## EXTRAIT

┄┄┄┄┄┄

Après avoir proclamé que la mondialisation signifiait
l'abolition des distances et la "fin de la géographie", certains
économistes cherchent aujourd'hui à instrumentaliser les
analyses géographiques les plus archaïques pour justifier la
permanence d'inégalités économiques criantes à
l'échelle mondiale. L'article de MM Sachs, Mellinger et Gallup n'a
rien d'une étude scientifique mais il constitue sans nul doute un
exemple typique de production idéologique visant à sauver
les doctrines ultra-libérales du discrédit dont elle font
l'objet aujourd'hui.
L'analyse proposée veut se donner une apparence scientifique mais elle souffre de faiblesses méthodologiques criantes qui auraient conduit à un refus de publication dans toute revue géographique internationale digne de ce nom. La carte de la densité spatiale de richesse par kilomètres carrés qui constitue le cœur de la démonstration des auteurs est un véritable "monstre" qui mériterait de figurer dans tous les manuels de cartographie tant elle illustre à merveille tout ce qu'il ne faut pas faire en cartographie !
Distribution approximative de la densité de richesse par kilomètres carrés vers 1995 dans un voisinage de 250 km.
Distribution approximative de la densité de richesse par kilomètres-carrés vers 1995 dans un voisinage de 1000 km.
Note : En combinant les données UNEP-GRID (distribution de la population mondiale par degrés de latitude et de longitude vers 1990) et les données de la Banque Mondiale (PNB des Etats en $ internationaux vers 1995) on peut établir une distribution approximative de la distribution spatiale des richesses mondiales selon une grille régulière. La carte est ensuite lissée dans des voisinages de portées variables (250 et 1000 km) afin de tenir compte de l'incertitude de localisation introduite par la méthode de reconstitution des localisations spatiales. Pour plus de détails, Cf. Bibliographie.
L'analyse des distributions obtenues selon une méthodologie correcte [4] aboutit à des interprétations tout à fait différentes de celle des auteurs, surtout si l'on raisonne à une échelle globale (valeurs moyennes dans un voisinage de 1000 km) et non pas à une échelle locale (voisinages de 250 km).

┄┄┄┄┄┄

## TÂCHES ET EXERCICES
1) Recopiez le passage de l'extrait sur la répartition mondiale des richesses qui commence par « Note : En combinant » et se termine par « de 250 km). ».
2) Rédigez la suite de l'extrait sur la répartition mondiale des richesses, à partir de sa dernière phrase.

## DONNÉES FOURNIES
┄┄┄┄┄┄

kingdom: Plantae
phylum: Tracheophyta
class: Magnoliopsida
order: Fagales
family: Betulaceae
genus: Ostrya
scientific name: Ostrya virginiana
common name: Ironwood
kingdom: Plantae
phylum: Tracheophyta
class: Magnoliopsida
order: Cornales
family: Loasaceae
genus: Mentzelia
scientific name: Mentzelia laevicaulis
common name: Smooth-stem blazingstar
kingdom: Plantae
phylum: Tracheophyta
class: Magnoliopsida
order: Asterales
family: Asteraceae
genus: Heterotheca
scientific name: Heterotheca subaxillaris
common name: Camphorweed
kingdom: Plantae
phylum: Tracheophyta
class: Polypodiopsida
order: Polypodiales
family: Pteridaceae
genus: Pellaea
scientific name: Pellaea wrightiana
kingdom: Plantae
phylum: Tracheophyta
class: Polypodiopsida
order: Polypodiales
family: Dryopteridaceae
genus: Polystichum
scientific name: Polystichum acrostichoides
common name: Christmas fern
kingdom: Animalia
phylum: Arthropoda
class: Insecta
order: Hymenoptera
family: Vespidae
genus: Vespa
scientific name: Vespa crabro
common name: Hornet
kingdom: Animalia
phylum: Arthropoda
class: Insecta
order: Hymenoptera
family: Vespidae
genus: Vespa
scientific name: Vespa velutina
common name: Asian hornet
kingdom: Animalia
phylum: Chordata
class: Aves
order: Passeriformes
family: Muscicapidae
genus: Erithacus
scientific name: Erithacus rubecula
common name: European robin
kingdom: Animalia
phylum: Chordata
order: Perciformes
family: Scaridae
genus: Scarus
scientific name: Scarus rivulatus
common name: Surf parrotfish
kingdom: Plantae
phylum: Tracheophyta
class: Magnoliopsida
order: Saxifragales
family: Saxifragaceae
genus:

┄┄┄┄┄┄

## RÉSULTATS DES EXERCICES
1)
Note : En combinant les données UNEP-GRID (distribution de la population mondiale par degrés de latitude et de longitude vers 1990) et les données de la Banque Mondiale (PNB des Etats en $ internationaux vers 1995) on peut établir une distribution approximative de la distribution spatiale des richesses mondiales selon une grille régulière. La carte est ensuite lissée dans des voisinages de portées variables (250 et 1000 km) afin de tenir compte de l'incertitude de localisation introduite par la méthode de reconstitution des localisations spatiales. Pour plus de détails, Cf. Bibliographie.
L'analyse des distributions obtenues selon une méthodologie correcte [4] aboutit à des interprétations tout à fait différentes de celle des auteurs, surtout si l'on raisonne à une échelle globale (valeurs moyennes dans un voisinage de 1000 km) et non pas à une échelle locale (voisinages de 250 km).

2)
Fondamentalement, la richesse se concentre dans trois grands foyers de l'hémisphère Nord (la Grande Triade : Etats-Unis-Canada , Europe-Russie-Proche-Orient, Japon-Corée-Chine) et trois foyers symétriques de plus petite taille dans l'hémisphère sud (la petite Triade : Argentine-Brésil, Afrique du Sud, Australie-Nouvelle-Zélande) [5], [6], [7], [8]. Cette localisation des foyers de richesse n'a que peu à voir avec les conditions climatiques mais s'explique fondamentalement par l'histoire de la mondialisation économique mondiale à partir du foyer européen depuis le XVIe siècle [9] ainsi que par un certain nombre de règles spatiales sur la distance minimum nécessaire à l'émergence de foyers économiques concurrents (les auteurs de l'article feraient bien de relire à ce sujet les travaux classiques des économistes spatiaux, de Hotelling à Krugman !).
Les spécialistes sérieux de la mondialisation abordent celle-ci dans une perspective pluridisciplinaire ou la géographie à certes toute sa place aux côtés de l'économie et de l'histoire, mais certainement pas dans la perspective caricaturale que lui assignent les auteurs de l'article [1] [2] [3] [9] [10] [12].
Plus que le ridicule scientifique (la géographie ramené à ses composantes les plus déterministes et les plus archaïques) nous souhaitons nous inscrire en faux contre l'alibi idéologique dont notre discipline se trouve être l'acteur involontaire. Contrairement aux prévisions des thuriféraires d'Adam Smith, la "main invisible" n'a pas produit les effets escomptés et la libéralisation des économies des pays en voie de développement n'a produit aucun rattrapage mais, bien au contraire, une concentration accrue de la richesse dans les pays industrialisés. Il serait trop facile d'expliquer cet échec par un "facteur géographique" vaguement invoqué par l'auteur de la Richesse des Nations, jouant le rôle de deus ex machina pour sauver une pensée idéologique dont l'échec est désormais patent.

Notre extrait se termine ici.